Data to examine:
>>>
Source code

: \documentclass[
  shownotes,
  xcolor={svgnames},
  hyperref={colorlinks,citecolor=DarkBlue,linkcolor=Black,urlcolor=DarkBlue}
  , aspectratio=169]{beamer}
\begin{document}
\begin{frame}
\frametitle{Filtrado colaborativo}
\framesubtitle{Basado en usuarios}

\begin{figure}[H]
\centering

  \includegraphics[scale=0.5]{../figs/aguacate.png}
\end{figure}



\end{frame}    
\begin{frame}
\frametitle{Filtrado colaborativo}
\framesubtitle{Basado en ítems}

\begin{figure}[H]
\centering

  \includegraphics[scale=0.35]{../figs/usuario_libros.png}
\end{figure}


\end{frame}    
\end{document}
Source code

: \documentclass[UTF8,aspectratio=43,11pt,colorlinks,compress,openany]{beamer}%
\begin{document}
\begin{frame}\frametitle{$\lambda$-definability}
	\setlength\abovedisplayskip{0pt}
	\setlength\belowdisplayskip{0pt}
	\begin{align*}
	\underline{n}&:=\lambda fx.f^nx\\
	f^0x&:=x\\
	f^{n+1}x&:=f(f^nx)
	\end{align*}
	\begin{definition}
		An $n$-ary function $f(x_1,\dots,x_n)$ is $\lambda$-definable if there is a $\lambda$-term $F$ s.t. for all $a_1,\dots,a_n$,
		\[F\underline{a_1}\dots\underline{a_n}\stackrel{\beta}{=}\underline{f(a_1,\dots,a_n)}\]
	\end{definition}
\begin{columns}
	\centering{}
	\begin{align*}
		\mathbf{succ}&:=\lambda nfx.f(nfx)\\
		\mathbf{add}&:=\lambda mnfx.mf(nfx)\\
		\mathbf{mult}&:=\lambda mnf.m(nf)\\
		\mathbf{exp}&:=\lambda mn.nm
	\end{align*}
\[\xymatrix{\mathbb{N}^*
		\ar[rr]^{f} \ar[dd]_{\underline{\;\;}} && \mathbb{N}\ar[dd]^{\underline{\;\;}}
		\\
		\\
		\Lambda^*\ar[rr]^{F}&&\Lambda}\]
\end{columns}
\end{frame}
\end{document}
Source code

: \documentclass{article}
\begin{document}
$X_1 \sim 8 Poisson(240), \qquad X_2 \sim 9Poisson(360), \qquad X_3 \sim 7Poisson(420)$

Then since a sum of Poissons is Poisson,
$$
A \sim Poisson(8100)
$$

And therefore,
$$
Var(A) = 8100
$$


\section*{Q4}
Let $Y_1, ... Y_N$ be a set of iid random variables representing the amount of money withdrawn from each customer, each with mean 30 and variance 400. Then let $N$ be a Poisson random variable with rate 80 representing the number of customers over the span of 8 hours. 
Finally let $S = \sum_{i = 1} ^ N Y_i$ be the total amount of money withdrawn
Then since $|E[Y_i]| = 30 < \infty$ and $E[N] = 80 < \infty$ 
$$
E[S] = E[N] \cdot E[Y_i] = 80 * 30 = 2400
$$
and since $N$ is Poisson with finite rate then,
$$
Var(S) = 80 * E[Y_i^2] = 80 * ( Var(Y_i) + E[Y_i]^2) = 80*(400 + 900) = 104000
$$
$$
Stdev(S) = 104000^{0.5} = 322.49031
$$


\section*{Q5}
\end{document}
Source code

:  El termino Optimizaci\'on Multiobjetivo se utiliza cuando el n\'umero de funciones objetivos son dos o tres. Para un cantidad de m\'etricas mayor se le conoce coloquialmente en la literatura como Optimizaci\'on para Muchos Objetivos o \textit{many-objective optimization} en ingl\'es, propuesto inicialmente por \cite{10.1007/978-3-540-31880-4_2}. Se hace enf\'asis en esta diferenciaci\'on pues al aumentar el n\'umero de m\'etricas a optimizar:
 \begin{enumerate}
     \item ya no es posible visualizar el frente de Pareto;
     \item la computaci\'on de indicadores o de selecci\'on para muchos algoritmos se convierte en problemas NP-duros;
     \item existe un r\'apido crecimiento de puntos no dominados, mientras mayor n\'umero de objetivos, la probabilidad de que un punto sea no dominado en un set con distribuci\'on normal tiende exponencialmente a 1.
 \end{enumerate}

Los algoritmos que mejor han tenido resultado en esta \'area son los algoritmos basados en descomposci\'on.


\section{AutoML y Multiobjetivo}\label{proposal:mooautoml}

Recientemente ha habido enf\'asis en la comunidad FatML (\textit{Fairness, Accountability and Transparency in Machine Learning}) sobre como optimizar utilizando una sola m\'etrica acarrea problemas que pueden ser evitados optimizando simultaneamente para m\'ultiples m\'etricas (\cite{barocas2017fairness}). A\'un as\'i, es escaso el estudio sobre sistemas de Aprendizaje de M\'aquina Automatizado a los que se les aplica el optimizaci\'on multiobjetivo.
<<<
To do:
Only the data above, repeated exactly, should make up the reply.

Answer area:
Source code

: \documentclass[
  shownotes,
  xcolor={svgnames},
  hyperref={colorlinks,citecolor=DarkBlue,linkcolor=Black,urlcolor=DarkBlue}
  , aspectratio=169]{beamer}
\begin{document}
\begin{frame}
\frametitle{Filtrado colaborativo}
\framesubtitle{Basado en usuarios}

\begin{figure}[H]
\centering

  \includegraphics[scale=0.5]{../figs/aguacate.png}
\end{figure}



\end{frame}    
\begin{frame}
\frametitle{Filtrado colaborativo}
\framesubtitle{Basado en ítems}

\begin{figure}[H]
\centering

  \includegraphics[scale=0.35]{../figs/usuario_libros.png}
\end{figure}


\end{frame}    
\end{document}
Source code

: \documentclass[UTF8,aspectratio=43,11pt,colorlinks,compress,openany]{beamer}%
\begin{document}
\begin{frame}\frametitle{$\lambda$-definability}
	\setlength\abovedisplayskip{0pt}
	\setlength\belowdisplayskip{0pt}
	\begin{align*}
	\underline{n}&:=\lambda fx.f^nx\\
	f^0x&:=x\\
	f^{n+1}x&:=f(f^nx)
	\end{align*}
	\begin{definition}
		An $n$-ary function $f(x_1,\dots,x_n)$ is $\lambda$-definable if there is a $\lambda$-term $F$ s.t. for all $a_1,\dots,a_n$,
		\[F\underline{a_1}\dots\underline{a_n}\stackrel{\beta}{=}\underline{f(a_1,\dots,a_n)}\]
	\end{definition}
\begin{columns}
	\centering{}
	\begin{align*}
		\mathbf{succ}&:=\lambda nfx.f(nfx)\\
		\mathbf{add}&:=\lambda mnfx.mf(nfx)\\
		\mathbf{mult}&:=\lambda mnf.m(nf)\\
		\mathbf{exp}&:=\lambda mn.nm
	\end{align*}
\[\xymatrix{\mathbb{N}^*
		\ar[rr]^{f} \ar[dd]_{\underline{\;\;}} && \mathbb{N}\ar[dd]^{\underline{\;\;}}
		\\
		\\
		\Lambda^*\ar[rr]^{F}&&\Lambda}\]
\end{columns}
\end{frame}
\end{document}
Source code

: \documentclass{article}
\begin{document}
$X_1 \sim 8 Poisson(240), \qquad X_2 \sim 9Poisson(360), \qquad X_3 \sim 7Poisson(420)$

Then since a sum of Poissons is Poisson,
$$
A \sim Poisson(8100)
$$

And therefore,
$$
Var(A) = 8100
$$


\section*{Q4}
Let $Y_1, ... Y_N$ be a set of iid random variables representing the amount of money withdrawn from each customer, each with mean 30 and variance 400. Then let $N$ be a Poisson random variable with rate 80 representing the number of customers over the span of 8 hours. 
Finally let $S = \sum_{i = 1} ^ N Y_i$ be the total amount of money withdrawn
Then since $|E[Y_i]| = 30 < \infty$ and $E[N] = 80 < \infty$ 
$$
E[S] = E[N] \cdot E[Y_i] = 80 * 30 = 2400
$$
and since $N$ is Poisson with finite rate then,
$$
Var(S) = 80 * E[Y_i^2] = 80 * ( Var(Y_i) + E[Y_i]^2) = 80*(400 + 900) = 104000
$$
$$
Stdev(S) = 104000^{0.5} = 322.49031
$$


\section*{Q5}
\end{document}
Source code

:  El termino Optimizaci\'on Multiobjetivo se utiliza cuando el n\'umero de funciones objetivos son dos o tres. Para un cantidad de m\'etricas mayor se le conoce coloquialmente en la literatura como Optimizaci\'on para Muchos Objetivos o \textit{many-objective optimization} en ingl\'es, propuesto inicialmente por \cite{10.1007/978-3-540-31880-4_2}. Se hace enf\'asis en esta diferenciaci\'on pues al aumentar el n\'umero de m\'etricas a optimizar:
 \begin{enumerate}
     \item ya no es posible visualizar el frente de Pareto;
     \item la computaci\'on de indicadores o de selecci\'on para muchos algoritmos se convierte en problemas NP-duros;
     \item existe un r\'apido crecimiento de puntos no dominados, mientras mayor n\'umero de objetivos, la probabilidad de que un punto sea no dominado en un set con distribuci\'on normal tiende exponencialmente a 1.
 \end{enumerate}

Los algoritmos que mejor han tenido resultado en esta \'area son los algoritmos basados en descomposci\'on.


\section{AutoML y Multiobjetivo}\label{proposal:mooautoml}

Recientemente ha habido enf\'asis en la comunidad FatML (\textit{Fairness, Accountability and Transparency in Machine Learning}) sobre como optimizar utilizando una sola m\'etrica acarrea problemas que pueden ser evitados optimizando simultaneamente para m\'ultiples m\'etricas (\cite{barocas2017fairness}). A\'un as\'i, es escaso el estudio sobre sistemas de Aprendizaje de M\'aquina Automatizado a los que se les aplica el optimizaci\'on multiobjetivo.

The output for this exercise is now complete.